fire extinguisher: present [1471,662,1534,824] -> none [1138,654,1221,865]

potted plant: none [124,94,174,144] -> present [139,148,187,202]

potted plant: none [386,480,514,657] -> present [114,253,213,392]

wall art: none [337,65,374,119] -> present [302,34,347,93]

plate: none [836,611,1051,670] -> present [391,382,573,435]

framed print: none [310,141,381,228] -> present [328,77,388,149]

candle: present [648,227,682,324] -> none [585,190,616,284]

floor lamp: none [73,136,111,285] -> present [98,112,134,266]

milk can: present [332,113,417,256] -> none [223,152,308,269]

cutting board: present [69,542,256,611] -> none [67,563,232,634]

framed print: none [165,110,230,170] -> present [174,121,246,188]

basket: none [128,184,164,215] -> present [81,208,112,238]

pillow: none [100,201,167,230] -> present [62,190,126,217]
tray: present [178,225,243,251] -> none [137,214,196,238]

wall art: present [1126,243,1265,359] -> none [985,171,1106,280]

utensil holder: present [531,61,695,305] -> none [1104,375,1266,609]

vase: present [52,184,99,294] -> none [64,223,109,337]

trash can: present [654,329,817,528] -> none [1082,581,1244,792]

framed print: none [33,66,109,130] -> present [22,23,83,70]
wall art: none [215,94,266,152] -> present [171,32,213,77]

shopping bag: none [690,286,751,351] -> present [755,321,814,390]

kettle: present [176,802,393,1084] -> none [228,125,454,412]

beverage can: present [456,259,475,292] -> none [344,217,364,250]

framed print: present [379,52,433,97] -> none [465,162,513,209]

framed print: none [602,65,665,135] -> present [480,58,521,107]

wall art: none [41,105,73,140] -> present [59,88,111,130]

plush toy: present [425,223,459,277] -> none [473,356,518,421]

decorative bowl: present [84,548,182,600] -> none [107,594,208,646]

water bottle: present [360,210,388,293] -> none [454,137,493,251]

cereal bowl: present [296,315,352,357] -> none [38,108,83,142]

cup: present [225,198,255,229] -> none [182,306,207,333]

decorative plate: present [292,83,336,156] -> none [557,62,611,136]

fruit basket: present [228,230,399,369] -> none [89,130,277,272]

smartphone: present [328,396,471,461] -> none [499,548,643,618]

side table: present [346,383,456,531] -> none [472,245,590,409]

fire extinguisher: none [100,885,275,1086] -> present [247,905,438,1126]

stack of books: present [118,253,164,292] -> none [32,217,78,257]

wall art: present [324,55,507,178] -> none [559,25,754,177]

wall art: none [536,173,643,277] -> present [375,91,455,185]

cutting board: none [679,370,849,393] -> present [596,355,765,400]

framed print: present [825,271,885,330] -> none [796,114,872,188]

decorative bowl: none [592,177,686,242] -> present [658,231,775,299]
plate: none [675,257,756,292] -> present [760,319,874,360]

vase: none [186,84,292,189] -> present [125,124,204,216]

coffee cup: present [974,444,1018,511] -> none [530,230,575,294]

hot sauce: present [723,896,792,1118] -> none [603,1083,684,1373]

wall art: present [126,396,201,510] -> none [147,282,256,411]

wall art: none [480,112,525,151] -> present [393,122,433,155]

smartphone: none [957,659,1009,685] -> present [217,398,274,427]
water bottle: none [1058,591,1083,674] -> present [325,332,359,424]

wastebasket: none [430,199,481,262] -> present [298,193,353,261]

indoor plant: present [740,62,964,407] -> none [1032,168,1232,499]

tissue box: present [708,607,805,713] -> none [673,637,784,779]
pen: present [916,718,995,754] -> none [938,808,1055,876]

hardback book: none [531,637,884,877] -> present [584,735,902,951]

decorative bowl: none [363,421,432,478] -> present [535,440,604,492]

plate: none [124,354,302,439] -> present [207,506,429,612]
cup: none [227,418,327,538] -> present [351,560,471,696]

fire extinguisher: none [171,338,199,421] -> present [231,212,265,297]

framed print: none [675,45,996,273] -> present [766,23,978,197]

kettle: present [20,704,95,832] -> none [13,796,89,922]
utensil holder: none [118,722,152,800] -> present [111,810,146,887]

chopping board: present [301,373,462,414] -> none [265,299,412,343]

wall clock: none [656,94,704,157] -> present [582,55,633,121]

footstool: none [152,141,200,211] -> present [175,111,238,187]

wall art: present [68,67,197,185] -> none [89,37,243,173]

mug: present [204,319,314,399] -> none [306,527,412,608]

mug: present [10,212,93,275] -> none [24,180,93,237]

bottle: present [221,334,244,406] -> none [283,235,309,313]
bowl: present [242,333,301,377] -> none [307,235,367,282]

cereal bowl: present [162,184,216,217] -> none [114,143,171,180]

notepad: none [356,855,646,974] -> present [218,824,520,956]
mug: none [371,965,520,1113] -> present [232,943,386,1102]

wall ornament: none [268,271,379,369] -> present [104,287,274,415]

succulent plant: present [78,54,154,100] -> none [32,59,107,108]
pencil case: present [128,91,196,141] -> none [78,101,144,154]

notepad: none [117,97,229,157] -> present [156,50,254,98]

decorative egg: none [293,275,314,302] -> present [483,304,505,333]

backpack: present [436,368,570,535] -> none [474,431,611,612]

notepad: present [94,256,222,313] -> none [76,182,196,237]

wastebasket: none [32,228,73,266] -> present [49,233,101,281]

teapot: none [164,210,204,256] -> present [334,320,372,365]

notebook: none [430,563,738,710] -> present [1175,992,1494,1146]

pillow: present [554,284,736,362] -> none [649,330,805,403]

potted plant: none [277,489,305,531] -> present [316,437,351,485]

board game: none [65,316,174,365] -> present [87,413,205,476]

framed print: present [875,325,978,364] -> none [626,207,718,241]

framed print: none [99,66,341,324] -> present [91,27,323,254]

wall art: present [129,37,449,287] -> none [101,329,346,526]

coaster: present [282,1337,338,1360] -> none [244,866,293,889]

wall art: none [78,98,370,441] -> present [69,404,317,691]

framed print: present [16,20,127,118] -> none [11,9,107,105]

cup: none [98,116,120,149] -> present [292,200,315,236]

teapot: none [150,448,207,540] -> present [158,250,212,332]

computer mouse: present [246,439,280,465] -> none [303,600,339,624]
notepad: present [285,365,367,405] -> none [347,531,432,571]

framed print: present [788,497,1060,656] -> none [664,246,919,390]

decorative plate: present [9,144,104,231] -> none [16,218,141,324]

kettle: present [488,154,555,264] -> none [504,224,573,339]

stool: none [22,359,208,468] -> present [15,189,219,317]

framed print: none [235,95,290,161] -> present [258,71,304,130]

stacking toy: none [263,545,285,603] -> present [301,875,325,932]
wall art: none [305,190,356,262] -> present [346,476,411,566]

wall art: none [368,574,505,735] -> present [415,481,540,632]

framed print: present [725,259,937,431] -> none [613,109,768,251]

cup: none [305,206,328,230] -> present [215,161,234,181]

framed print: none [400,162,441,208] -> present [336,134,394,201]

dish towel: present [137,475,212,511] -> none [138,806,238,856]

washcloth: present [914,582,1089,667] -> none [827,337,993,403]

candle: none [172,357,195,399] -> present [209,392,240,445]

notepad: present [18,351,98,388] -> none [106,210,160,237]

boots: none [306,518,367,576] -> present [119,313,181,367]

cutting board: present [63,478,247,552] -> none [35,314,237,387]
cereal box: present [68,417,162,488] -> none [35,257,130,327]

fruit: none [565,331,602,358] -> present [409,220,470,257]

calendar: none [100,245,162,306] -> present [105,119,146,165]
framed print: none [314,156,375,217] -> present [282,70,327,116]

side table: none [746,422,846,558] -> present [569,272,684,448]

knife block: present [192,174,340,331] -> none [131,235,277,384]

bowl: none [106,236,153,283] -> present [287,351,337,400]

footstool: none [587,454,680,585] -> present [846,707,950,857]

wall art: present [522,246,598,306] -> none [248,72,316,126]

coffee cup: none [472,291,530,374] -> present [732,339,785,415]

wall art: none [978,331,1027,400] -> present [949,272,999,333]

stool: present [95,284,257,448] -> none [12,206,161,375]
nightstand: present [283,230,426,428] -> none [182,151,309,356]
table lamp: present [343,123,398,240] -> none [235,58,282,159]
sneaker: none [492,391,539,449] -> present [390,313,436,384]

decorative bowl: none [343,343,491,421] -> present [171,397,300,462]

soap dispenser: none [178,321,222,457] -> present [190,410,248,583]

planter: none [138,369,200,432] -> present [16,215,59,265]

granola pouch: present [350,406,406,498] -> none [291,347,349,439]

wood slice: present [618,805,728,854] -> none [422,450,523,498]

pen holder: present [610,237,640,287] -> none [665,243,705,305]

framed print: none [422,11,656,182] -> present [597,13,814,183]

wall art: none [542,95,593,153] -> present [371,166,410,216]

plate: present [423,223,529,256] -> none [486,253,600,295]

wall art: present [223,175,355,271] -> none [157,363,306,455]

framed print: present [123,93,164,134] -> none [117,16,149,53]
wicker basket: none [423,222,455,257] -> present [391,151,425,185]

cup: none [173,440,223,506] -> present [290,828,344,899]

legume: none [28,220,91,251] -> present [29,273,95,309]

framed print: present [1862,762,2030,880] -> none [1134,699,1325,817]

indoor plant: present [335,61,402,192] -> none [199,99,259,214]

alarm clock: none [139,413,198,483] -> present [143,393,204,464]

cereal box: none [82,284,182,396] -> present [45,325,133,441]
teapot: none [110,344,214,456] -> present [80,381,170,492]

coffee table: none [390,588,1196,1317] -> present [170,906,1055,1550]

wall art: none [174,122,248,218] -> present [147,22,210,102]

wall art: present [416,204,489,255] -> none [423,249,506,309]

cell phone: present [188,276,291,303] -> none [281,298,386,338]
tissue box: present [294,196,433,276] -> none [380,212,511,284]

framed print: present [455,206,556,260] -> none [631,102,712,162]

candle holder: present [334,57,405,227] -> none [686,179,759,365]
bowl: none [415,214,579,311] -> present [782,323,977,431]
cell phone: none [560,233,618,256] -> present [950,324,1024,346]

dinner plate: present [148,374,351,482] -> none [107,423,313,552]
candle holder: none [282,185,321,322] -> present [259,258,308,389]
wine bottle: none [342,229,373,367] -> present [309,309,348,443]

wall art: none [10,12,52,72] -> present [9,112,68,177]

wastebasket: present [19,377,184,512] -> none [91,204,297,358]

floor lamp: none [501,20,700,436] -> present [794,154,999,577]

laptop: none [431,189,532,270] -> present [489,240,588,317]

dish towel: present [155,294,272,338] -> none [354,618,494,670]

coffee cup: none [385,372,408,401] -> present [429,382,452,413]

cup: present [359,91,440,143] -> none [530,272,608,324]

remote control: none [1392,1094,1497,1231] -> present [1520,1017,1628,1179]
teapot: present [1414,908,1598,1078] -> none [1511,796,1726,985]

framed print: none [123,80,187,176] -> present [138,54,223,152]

-=-=-

== Work instruction ==
From the line holding "wine bottle: none" to the final line of the data, output each line exactly and nothing more.

== Finished exercise ==
wine bottle: none [342,229,373,367] -> present [309,309,348,443]

wall art: none [10,12,52,72] -> present [9,112,68,177]

wastebasket: present [19,377,184,512] -> none [91,204,297,358]

floor lamp: none [501,20,700,436] -> present [794,154,999,577]

laptop: none [431,189,532,270] -> present [489,240,588,317]

dish towel: present [155,294,272,338] -> none [354,618,494,670]

coffee cup: none [385,372,408,401] -> present [429,382,452,413]

cup: present [359,91,440,143] -> none [530,272,608,324]

remote control: none [1392,1094,1497,1231] -> present [1520,1017,1628,1179]
teapot: present [1414,908,1598,1078] -> none [1511,796,1726,985]

framed print: none [123,80,187,176] -> present [138,54,223,152]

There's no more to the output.